Moneyball

Okay well I  don’t really know what to say about this movie because I know just enough about baseball to know that I don’t know anything about baseball, and I haven’t read the book that it’s based on so I can’t compare it to that; I guess the only thing I can say is that I really liked it even though I feel like on paper there’s no way Moneyball should be entertaining.

First of all, pretty much the whole movie is guys sitting around talking about baseball. Like, that’s literally all they do. Which was cool with me, because I love baseball, but I don’t really have any way to gauge how much a non-fan would enjoy it.

 

Second, the main character in the movie, the A’s general manager Billy Beane, comes across as kind of a dick. He seems to spend the whole time being frustrated with his staff for their (understandable, in my opinion) reluctance to go along with his radical vision for building a baseball team, throwing around office furniture, and dealing with the massive chip on his shoulder for missing his own big shot at being a major league player.

Fortunately Moneyball manages to negate both of these potentially serious shortcomings with some seriously great casting. Brad Pitt’s charisma and universal likeability make the moody Beane a hero worth rooting for, making you feel sympathy rather than annoyance at his numerous superstitious behaviors, neurotic quirks, and unpredictable emotional displays.  When I first saw the trailers for this movie featuring Jonah Hill as baseball savant whiz kid Peter Brand I was like, WTF is he doing here, this is not a stoner comedy, but he actually manages to convey the nervousness and awkwardness of a guy who is more comfortable with computers than with people really convincingly.

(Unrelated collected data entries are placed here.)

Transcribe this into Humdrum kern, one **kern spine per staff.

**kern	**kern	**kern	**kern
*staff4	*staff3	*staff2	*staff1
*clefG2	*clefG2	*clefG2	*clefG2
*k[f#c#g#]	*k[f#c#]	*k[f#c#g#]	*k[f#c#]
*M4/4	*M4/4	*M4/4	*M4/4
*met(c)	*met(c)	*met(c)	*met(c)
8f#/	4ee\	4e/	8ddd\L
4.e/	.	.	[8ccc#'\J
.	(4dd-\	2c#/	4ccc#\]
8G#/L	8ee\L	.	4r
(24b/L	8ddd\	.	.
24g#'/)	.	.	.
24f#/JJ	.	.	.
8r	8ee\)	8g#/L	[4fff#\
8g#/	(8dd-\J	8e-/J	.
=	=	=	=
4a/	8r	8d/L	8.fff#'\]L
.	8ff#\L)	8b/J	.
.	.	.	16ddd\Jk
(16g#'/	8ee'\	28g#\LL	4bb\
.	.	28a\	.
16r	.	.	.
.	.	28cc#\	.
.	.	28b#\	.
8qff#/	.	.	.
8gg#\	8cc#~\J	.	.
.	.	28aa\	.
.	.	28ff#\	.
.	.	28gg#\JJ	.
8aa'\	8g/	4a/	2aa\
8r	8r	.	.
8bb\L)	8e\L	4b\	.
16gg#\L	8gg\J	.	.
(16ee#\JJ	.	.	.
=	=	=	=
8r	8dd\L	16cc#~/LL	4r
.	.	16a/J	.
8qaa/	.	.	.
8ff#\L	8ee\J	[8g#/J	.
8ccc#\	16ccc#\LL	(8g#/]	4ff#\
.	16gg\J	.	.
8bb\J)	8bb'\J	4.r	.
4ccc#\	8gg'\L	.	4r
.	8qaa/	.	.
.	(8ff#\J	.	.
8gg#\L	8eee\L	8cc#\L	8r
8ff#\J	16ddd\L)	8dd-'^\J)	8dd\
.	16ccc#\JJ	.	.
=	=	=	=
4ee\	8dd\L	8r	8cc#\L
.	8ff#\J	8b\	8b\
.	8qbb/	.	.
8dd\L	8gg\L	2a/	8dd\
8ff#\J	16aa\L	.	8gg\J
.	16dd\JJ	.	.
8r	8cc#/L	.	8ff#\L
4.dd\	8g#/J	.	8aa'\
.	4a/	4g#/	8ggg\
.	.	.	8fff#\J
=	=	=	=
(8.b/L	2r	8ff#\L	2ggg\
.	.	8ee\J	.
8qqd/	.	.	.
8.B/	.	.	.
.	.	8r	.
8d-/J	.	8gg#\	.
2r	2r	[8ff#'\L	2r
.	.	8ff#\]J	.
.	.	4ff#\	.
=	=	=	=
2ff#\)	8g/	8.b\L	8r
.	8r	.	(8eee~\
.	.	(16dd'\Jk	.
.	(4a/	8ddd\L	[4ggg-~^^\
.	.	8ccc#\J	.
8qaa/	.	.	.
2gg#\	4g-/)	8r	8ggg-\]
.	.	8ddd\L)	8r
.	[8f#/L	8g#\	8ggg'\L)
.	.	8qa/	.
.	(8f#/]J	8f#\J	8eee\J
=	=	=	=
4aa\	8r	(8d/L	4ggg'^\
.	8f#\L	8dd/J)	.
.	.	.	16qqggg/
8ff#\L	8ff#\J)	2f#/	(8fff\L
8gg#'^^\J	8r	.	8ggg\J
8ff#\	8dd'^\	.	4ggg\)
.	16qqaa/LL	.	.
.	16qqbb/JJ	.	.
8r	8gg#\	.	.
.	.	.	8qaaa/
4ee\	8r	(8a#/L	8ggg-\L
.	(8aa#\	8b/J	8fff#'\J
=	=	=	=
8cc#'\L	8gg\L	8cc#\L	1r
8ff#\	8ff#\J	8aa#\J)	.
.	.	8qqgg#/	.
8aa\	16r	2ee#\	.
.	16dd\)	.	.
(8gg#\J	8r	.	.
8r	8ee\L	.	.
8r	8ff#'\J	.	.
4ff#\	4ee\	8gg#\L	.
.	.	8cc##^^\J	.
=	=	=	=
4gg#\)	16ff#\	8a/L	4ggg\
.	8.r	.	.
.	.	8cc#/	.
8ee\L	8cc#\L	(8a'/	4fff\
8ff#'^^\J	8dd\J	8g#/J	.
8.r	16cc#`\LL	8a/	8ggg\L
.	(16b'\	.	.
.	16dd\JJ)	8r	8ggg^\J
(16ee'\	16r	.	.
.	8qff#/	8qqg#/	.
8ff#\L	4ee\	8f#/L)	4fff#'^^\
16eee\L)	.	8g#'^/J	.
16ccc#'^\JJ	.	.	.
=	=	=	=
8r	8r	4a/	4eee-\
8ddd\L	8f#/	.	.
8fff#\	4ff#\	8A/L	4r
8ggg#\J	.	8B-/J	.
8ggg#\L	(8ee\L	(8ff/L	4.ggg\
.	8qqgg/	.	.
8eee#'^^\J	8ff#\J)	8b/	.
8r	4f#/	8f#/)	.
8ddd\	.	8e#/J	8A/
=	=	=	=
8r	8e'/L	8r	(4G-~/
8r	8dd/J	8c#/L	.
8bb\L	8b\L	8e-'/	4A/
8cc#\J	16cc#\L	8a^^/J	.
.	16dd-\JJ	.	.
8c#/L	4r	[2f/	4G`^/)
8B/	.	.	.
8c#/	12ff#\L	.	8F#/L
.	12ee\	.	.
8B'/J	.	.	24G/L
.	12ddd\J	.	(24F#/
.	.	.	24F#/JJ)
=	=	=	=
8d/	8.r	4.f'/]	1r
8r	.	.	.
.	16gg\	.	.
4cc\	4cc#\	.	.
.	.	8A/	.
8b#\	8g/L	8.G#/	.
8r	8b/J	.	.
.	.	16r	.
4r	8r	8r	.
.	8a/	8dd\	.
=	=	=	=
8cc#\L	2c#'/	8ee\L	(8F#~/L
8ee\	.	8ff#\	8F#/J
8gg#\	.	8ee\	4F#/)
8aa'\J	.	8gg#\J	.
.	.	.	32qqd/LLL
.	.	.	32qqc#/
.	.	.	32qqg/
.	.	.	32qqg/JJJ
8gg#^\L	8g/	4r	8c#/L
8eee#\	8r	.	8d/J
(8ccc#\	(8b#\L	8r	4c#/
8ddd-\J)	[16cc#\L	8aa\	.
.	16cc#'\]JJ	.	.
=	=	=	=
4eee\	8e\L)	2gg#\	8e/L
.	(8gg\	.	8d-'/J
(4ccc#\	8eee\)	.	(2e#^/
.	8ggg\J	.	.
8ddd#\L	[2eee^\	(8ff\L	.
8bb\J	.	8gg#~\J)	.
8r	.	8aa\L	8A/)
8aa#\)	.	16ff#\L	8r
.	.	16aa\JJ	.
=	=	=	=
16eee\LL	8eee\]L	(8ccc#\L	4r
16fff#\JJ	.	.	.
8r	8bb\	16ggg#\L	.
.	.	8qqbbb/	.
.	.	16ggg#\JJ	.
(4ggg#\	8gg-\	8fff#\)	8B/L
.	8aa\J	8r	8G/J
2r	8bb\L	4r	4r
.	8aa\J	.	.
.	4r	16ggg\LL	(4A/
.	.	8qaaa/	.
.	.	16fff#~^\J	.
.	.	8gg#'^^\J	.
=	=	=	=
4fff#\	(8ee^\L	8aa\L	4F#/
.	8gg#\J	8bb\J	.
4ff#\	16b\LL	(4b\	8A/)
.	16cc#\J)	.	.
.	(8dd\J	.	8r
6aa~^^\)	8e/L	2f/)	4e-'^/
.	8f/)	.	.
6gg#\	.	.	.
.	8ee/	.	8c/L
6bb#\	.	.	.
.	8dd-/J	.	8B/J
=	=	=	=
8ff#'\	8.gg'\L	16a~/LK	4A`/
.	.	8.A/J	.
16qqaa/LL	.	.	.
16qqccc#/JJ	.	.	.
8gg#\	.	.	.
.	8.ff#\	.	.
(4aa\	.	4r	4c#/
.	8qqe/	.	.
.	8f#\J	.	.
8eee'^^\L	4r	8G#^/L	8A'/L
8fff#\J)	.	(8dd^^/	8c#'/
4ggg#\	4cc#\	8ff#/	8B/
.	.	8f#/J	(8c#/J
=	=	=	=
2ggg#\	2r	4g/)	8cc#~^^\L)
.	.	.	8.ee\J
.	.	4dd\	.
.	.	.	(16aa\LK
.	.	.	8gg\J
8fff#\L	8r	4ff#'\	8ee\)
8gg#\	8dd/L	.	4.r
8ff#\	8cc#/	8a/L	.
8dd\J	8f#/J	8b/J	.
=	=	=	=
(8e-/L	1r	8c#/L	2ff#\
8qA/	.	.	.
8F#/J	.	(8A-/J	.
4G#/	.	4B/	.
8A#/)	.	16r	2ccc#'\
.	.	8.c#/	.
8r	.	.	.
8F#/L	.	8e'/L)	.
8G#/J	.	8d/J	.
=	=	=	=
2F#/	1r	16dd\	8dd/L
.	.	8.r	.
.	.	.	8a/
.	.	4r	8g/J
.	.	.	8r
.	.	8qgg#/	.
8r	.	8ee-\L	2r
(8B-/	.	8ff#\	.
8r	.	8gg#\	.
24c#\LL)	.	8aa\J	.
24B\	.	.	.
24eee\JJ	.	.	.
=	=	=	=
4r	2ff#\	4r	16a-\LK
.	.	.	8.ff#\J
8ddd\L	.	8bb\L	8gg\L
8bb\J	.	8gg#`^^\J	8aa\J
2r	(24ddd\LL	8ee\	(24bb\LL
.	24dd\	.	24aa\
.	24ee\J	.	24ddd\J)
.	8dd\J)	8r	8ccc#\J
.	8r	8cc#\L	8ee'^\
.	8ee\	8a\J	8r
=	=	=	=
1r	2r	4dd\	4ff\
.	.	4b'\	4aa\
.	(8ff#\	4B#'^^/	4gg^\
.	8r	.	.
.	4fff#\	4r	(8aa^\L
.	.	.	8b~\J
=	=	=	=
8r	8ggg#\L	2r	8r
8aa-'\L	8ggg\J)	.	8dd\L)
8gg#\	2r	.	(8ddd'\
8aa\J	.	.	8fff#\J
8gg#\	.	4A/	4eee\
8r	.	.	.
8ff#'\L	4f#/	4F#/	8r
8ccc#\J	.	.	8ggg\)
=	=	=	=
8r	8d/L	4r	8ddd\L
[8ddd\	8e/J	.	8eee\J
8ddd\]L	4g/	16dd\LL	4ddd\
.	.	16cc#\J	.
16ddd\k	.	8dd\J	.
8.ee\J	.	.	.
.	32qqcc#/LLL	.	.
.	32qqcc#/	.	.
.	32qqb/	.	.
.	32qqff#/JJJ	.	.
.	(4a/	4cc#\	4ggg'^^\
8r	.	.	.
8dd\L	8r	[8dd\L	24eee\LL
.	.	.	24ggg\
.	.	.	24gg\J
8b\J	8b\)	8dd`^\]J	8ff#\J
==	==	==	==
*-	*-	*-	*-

So those two were definitely the stars of the film, but I was more excited to see Chris Pratt, a.k.a. one half of the most adorable couple on the best show on tv (Parks & Recreation‘s April and Andy), in a small but fantastic role as an injured player who thinks his career is over but is given a second chance at the majors.  The one cast member who I felt like was seriously underutilized was Philip Seymour Hoffman; as A’s manager Art Howe his main job is to pout and be mad at Billy Beane for giving him a crummy team. Which he definitely commits to, but I feel like you gotta give the guy a little more to do.

The one line about Moneyball that I keep hearing is that it’s a baseball movie that’s not about baseball (this review at Awards Daily is the only source I could find that contained that actual phrase), but I’m not sure how true that is. Toward the end there’s an attempt at connecting Beane’s efforts in Oakland with the universal struggle of innovators and early adaptors, but that didn’t really feel like the point of the movie to me. It mostly just made me curious about the state of the moneyball philosophy in baseball today, because it does seem like a tough pill to swallow.

“It’s hard not to be romantic about baseball” is the line Beane repeats a couple of times and one that stuck with me, because even as the movie tries to demonstrate the superiority of cold, hard statistical analysis over those elusive “intangibles,” it can’t help but succumb to the romanticism of the classic sports movie moment. Which is actually okay by me, since it kind of shows that while stats and logic certainly have their place, that magical moment is what keeps sports fans coming back for more.